## DIRECTIONS FOR THIS TASK
The answer must consist of the records below, repeated exactly.

^^^^^^^^^^^^^^^^

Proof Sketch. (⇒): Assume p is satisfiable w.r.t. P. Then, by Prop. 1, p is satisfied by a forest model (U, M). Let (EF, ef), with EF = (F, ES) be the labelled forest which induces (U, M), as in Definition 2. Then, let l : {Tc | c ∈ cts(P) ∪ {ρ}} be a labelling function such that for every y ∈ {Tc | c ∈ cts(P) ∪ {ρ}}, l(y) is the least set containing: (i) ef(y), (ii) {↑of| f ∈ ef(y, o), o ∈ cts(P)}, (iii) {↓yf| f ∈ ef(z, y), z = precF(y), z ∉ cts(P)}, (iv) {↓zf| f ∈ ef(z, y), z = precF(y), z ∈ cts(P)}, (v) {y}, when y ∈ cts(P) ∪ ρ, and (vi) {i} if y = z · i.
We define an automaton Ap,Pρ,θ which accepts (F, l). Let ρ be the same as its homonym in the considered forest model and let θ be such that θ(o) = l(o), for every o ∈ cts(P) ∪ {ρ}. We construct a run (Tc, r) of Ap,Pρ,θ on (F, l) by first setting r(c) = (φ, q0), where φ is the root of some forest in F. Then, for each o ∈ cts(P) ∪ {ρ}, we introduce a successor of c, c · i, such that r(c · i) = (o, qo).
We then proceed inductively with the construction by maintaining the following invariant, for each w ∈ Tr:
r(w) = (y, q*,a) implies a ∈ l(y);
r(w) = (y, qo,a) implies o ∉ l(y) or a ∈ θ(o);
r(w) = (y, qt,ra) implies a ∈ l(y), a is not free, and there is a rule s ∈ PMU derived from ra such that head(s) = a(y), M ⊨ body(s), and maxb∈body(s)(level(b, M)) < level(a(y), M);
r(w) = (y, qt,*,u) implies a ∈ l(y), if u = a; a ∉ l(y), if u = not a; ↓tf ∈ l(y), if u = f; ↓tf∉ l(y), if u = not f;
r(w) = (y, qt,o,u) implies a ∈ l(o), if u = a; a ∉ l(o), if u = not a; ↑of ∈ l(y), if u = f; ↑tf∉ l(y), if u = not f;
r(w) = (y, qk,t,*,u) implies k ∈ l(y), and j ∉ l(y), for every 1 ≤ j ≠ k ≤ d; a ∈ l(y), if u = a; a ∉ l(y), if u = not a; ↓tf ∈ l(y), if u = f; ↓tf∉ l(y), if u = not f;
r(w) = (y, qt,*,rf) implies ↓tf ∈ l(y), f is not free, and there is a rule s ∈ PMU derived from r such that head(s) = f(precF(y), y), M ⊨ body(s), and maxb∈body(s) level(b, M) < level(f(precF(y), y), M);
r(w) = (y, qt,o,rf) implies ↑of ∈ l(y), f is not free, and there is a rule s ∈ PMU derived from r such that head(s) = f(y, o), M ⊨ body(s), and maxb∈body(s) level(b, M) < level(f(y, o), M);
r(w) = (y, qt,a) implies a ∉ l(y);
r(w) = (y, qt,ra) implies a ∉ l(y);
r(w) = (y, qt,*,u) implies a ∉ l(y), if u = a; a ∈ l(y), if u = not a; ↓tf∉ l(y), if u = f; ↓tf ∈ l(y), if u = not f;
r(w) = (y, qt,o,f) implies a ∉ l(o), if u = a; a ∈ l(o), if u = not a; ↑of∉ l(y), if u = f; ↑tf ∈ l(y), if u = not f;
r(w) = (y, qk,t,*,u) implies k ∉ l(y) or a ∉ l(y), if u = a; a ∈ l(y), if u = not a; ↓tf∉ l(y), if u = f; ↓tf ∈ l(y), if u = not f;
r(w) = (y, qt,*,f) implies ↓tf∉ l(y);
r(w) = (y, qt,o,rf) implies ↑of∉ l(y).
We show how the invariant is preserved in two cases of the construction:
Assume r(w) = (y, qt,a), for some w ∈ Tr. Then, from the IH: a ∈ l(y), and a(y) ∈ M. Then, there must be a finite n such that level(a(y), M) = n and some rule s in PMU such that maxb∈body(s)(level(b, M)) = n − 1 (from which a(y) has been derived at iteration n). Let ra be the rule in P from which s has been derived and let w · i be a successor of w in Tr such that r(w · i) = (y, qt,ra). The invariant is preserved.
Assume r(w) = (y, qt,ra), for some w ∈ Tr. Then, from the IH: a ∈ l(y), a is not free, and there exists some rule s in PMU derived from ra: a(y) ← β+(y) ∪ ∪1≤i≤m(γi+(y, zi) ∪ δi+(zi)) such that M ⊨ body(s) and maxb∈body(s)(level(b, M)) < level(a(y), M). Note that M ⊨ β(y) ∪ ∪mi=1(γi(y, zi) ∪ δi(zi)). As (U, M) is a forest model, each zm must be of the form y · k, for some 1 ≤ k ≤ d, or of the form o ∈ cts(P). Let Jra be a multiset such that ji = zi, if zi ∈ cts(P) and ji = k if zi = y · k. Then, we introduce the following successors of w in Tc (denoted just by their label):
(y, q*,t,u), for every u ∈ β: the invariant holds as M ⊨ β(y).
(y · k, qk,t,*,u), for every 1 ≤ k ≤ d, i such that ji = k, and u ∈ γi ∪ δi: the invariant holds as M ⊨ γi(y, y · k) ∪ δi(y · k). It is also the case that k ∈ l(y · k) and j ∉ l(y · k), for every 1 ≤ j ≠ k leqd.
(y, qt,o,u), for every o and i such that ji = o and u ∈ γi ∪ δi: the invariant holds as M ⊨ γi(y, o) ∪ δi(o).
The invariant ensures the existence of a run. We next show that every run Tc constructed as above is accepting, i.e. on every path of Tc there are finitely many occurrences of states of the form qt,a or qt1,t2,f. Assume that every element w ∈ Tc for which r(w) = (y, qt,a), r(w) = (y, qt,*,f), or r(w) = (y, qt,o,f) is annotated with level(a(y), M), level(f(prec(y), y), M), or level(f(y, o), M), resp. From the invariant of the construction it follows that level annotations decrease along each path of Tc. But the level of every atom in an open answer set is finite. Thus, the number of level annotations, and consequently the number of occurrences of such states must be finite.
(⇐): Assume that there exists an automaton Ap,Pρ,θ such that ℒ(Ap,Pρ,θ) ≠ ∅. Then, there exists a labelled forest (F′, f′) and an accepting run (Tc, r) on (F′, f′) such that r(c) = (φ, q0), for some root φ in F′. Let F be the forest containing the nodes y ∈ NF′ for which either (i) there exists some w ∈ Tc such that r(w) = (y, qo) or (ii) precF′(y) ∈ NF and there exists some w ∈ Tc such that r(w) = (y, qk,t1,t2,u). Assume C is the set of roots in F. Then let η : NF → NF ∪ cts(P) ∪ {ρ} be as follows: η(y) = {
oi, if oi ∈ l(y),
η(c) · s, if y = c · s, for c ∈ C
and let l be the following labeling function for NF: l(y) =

^^^^^^^^^^^^^^^^

## EXERCISE RESULT
Proof Sketch. (⇒): Assume p is satisfiable w.r.t. P. Then, by Prop. 1, p is satisfied by a forest model (U, M). Let (EF, ef), with EF = (F, ES) be the labelled forest which induces (U, M), as in Definition 2. Then, let l : {Tc | c ∈ cts(P) ∪ {ρ}} be a labelling function such that for every y ∈ {Tc | c ∈ cts(P) ∪ {ρ}}, l(y) is the least set containing: (i) ef(y), (ii) {↑of| f ∈ ef(y, o), o ∈ cts(P)}, (iii) {↓yf| f ∈ ef(z, y), z = precF(y), z ∉ cts(P)}, (iv) {↓zf| f ∈ ef(z, y), z = precF(y), z ∈ cts(P)}, (v) {y}, when y ∈ cts(P) ∪ ρ, and (vi) {i} if y = z · i.
We define an automaton Ap,Pρ,θ which accepts (F, l). Let ρ be the same as its homonym in the considered forest model and let θ be such that θ(o) = l(o), for every o ∈ cts(P) ∪ {ρ}. We construct a run (Tc, r) of Ap,Pρ,θ on (F, l) by first setting r(c) = (φ, q0), where φ is the root of some forest in F. Then, for each o ∈ cts(P) ∪ {ρ}, we introduce a successor of c, c · i, such that r(c · i) = (o, qo).
We then proceed inductively with the construction by maintaining the following invariant, for each w ∈ Tr:
r(w) = (y, q*,a) implies a ∈ l(y);
r(w) = (y, qo,a) implies o ∉ l(y) or a ∈ θ(o);
r(w) = (y, qt,ra) implies a ∈ l(y), a is not free, and there is a rule s ∈ PMU derived from ra such that head(s) = a(y), M ⊨ body(s), and maxb∈body(s)(level(b, M)) < level(a(y), M);
r(w) = (y, qt,*,u) implies a ∈ l(y), if u = a; a ∉ l(y), if u = not a; ↓tf ∈ l(y), if u = f; ↓tf∉ l(y), if u = not f;
r(w) = (y, qt,o,u) implies a ∈ l(o), if u = a; a ∉ l(o), if u = not a; ↑of ∈ l(y), if u = f; ↑tf∉ l(y), if u = not f;
r(w) = (y, qk,t,*,u) implies k ∈ l(y), and j ∉ l(y), for every 1 ≤ j ≠ k ≤ d; a ∈ l(y), if u = a; a ∉ l(y), if u = not a; ↓tf ∈ l(y), if u = f; ↓tf∉ l(y), if u = not f;
r(w) = (y, qt,*,rf) implies ↓tf ∈ l(y), f is not free, and there is a rule s ∈ PMU derived from r such that head(s) = f(precF(y), y), M ⊨ body(s), and maxb∈body(s) level(b, M) < level(f(precF(y), y), M);
r(w) = (y, qt,o,rf) implies ↑of ∈ l(y), f is not free, and there is a rule s ∈ PMU derived from r such that head(s) = f(y, o), M ⊨ body(s), and maxb∈body(s) level(b, M) < level(f(y, o), M);
r(w) = (y, qt,a) implies a ∉ l(y);
r(w) = (y, qt,ra) implies a ∉ l(y);
r(w) = (y, qt,*,u) implies a ∉ l(y), if u = a; a ∈ l(y), if u = not a; ↓tf∉ l(y), if u = f; ↓tf ∈ l(y), if u = not f;
r(w) = (y, qt,o,f) implies a ∉ l(o), if u = a; a ∈ l(o), if u = not a; ↑of∉ l(y), if u = f; ↑tf ∈ l(y), if u = not f;
r(w) = (y, qk,t,*,u) implies k ∉ l(y) or a ∉ l(y), if u = a; a ∈ l(y), if u = not a; ↓tf∉ l(y), if u = f; ↓tf ∈ l(y), if u = not f;
r(w) = (y, qt,*,f) implies ↓tf∉ l(y);
r(w) = (y, qt,o,rf) implies ↑of∉ l(y).
We show how the invariant is preserved in two cases of the construction:
Assume r(w) = (y, qt,a), for some w ∈ Tr. Then, from the IH: a ∈ l(y), and a(y) ∈ M. Then, there must be a finite n such that level(a(y), M) = n and some rule s in PMU such that maxb∈body(s)(level(b, M)) = n − 1 (from which a(y) has been derived at iteration n). Let ra be the rule in P from which s has been derived and let w · i be a successor of w in Tr such that r(w · i) = (y, qt,ra). The invariant is preserved.
Assume r(w) = (y, qt,ra), for some w ∈ Tr. Then, from the IH: a ∈ l(y), a is not free, and there exists some rule s in PMU derived from ra: a(y) ← β+(y) ∪ ∪1≤i≤m(γi+(y, zi) ∪ δi+(zi)) such that M ⊨ body(s) and maxb∈body(s)(level(b, M)) < level(a(y), M). Note that M ⊨ β(y) ∪ ∪mi=1(γi(y, zi) ∪ δi(zi)). As (U, M) is a forest model, each zm must be of the form y · k, for some 1 ≤ k ≤ d, or of the form o ∈ cts(P). Let Jra be a multiset such that ji = zi, if zi ∈ cts(P) and ji = k if zi = y · k. Then, we introduce the following successors of w in Tc (denoted just by their label):
(y, q*,t,u), for every u ∈ β: the invariant holds as M ⊨ β(y).
(y · k, qk,t,*,u), for every 1 ≤ k ≤ d, i such that ji = k, and u ∈ γi ∪ δi: the invariant holds as M ⊨ γi(y, y · k) ∪ δi(y · k). It is also the case that k ∈ l(y · k) and j ∉ l(y · k), for every 1 ≤ j ≠ k leqd.
(y, qt,o,u), for every o and i such that ji = o and u ∈ γi ∪ δi: the invariant holds as M ⊨ γi(y, o) ∪ δi(o).
The invariant ensures the existence of a run. We next show that every run Tc constructed as above is accepting, i.e. on every path of Tc there are finitely many occurrences of states of the form qt,a or qt1,t2,f. Assume that every element w ∈ Tc for which r(w) = (y, qt,a), r(w) = (y, qt,*,f), or r(w) = (y, qt,o,f) is annotated with level(a(y), M), level(f(prec(y), y), M), or level(f(y, o), M), resp. From the invariant of the construction it follows that level annotations decrease along each path of Tc. But the level of every atom in an open answer set is finite. Thus, the number of level annotations, and consequently the number of occurrences of such states must be finite.
(⇐): Assume that there exists an automaton Ap,Pρ,θ such that ℒ(Ap,Pρ,θ) ≠ ∅. Then, there exists a labelled forest (F′, f′) and an accepting run (Tc, r) on (F′, f′) such that r(c) = (φ, q0), for some root φ in F′. Let F be the forest containing the nodes y ∈ NF′ for which either (i) there exists some w ∈ Tc such that r(w) = (y, qo) or (ii) precF′(y) ∈ NF and there exists some w ∈ Tc such that r(w) = (y, qk,t1,t2,u). Assume C is the set of roots in F. Then let η : NF → NF ∪ cts(P) ∪ {ρ} be as follows: η(y) = {
oi, if oi ∈ l(y),
η(c) · s, if y = c · s, for c ∈ C
and let l be the following labeling function for NF: l(y) =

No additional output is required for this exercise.